In principal, I like to use manual garden tools wherever possible because a) they’re more environmentally friendly and b) I so need the exercise. But when it comes to trimming our 30-odd feet of hedge — which grows like a weed, requiring several summer/fall trims — we gave in last year and bought a cordless trimmer. Our first purchase was a house brand from a major retailer that turned out to be, well, pretty crappy. There was a problem with the switch, in that it would sometimes jam, making the tool suddenly stop in the middle of a cut. Cute. The replacement we got did the same thing, convincing us once and for all that cheap garden tools are no bargain. This summer, the gardening team at my house (my husband, 15-year-old son and myself) tried two trimmers, both of which we liked.
One was the Black & Decker 18-volt cordless hedge trimmer (on sale at Home Depot now for about $110, I notice.) It’s supposed to run for about 30 minutes, but we found it ran longer than that, getting us all the way through the hedge job on one charge. It gives a nice clean cut on larger branches (up to about ¾ of an inch thick) and did not shred smaller, finer branches. (For bigger branches, I still like my older, corded Black & Decker Alligator lopper.) At 22 inches, the blade is longer than that of the Ryobi we tested. Using both made me realize that blade length can be a somewhat personal choice, depending on the depth of what you are cutting, and what feels best in your hand. I may actually like a slightly longer blade, the result, perhaps, of having short arms? The recharge time on the battery for this model is long; between nine and 11 hours, according to the manual. Because I do deplore the way power tools add to outdoor noise level, I have to say that I think I like the sound this one makes slightly more than the Ryobi (although husband and son says that’s silly.)

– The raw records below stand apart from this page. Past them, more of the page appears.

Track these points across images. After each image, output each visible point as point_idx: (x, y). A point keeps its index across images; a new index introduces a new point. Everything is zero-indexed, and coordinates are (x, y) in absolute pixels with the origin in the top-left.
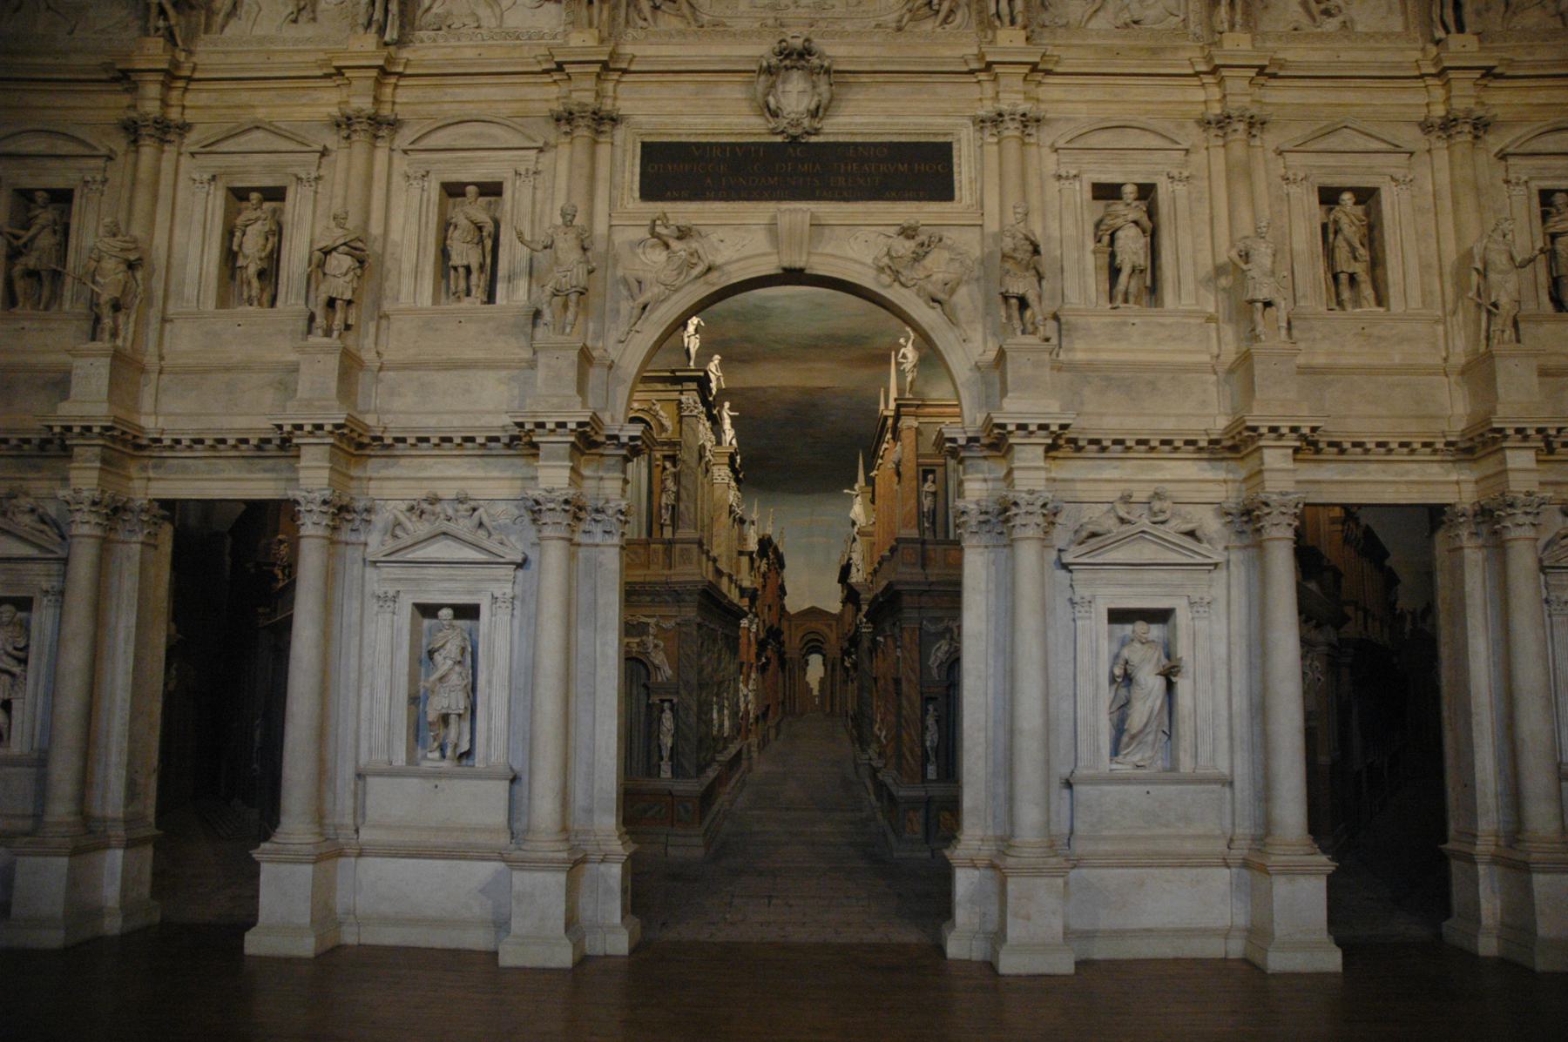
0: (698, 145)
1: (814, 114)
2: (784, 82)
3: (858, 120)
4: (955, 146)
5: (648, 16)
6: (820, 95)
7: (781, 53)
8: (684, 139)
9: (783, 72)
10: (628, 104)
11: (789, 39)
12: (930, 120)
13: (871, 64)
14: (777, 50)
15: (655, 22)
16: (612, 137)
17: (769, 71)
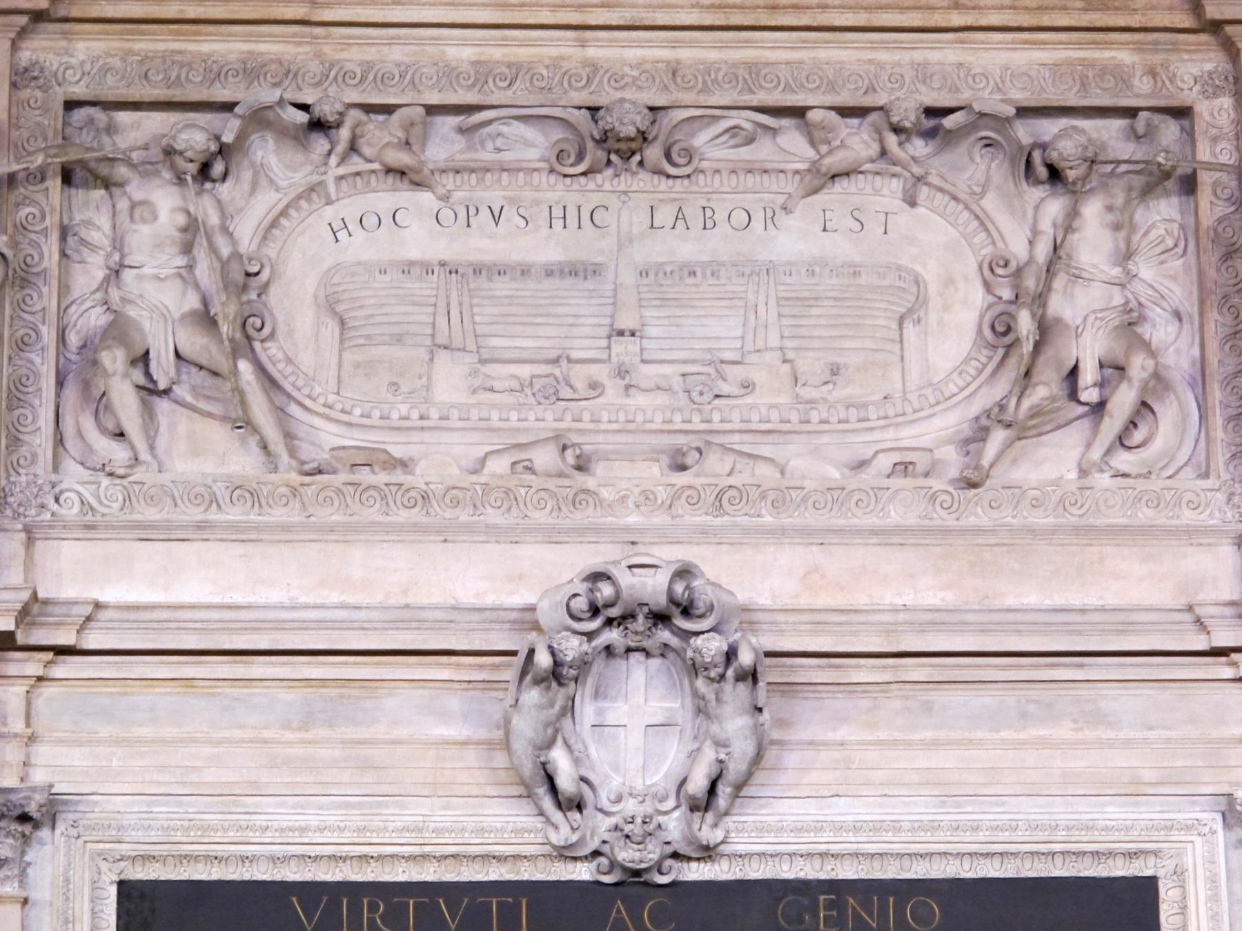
0: (310, 891)
1: (704, 803)
2: (597, 695)
3: (846, 810)
4: (1168, 895)
5: (133, 427)
6: (720, 744)
7: (595, 611)
8: (262, 873)
9: (599, 665)
10: (77, 757)
11: (626, 580)
12: (1085, 810)
13: (890, 630)
14: (581, 604)
15: (152, 448)
16: (23, 873)
17: (556, 674)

Overall, I was really impressed with the Ryobi cordless 18-volt trimmer. It sells exclusively at Home Depot (regularly for $139, now on sale for $99) The company claims its 18-volt lithium battery will hold charge about four times longer than its Ni-cad counterpart, but I can’t actually vouch for that. I can say that the recharge time is fast – about an hour. It also gives a very clean cut on branches up to 3/8 of an inch and like, the Black and Decker, did not make a mess of thin new growth. We all found the Ryobi to be very nicely balanced and easy to manoeuvre. There’s also one stand-out feature to note. It’s got a wrap-around handle, so that you can turn the blade simply by tilting your steering hand. So simple, so clever - it makes shaping bushes and hedges quicker and easier. That was true for both myself and my strong-as-oxes guys.
In the end, I think my son said a mouthful when he suggested that picking the right trimmer is probably a bit like choosing the perfect hockey stick – it’s got to “fit”. So make sure you handle several before you buy.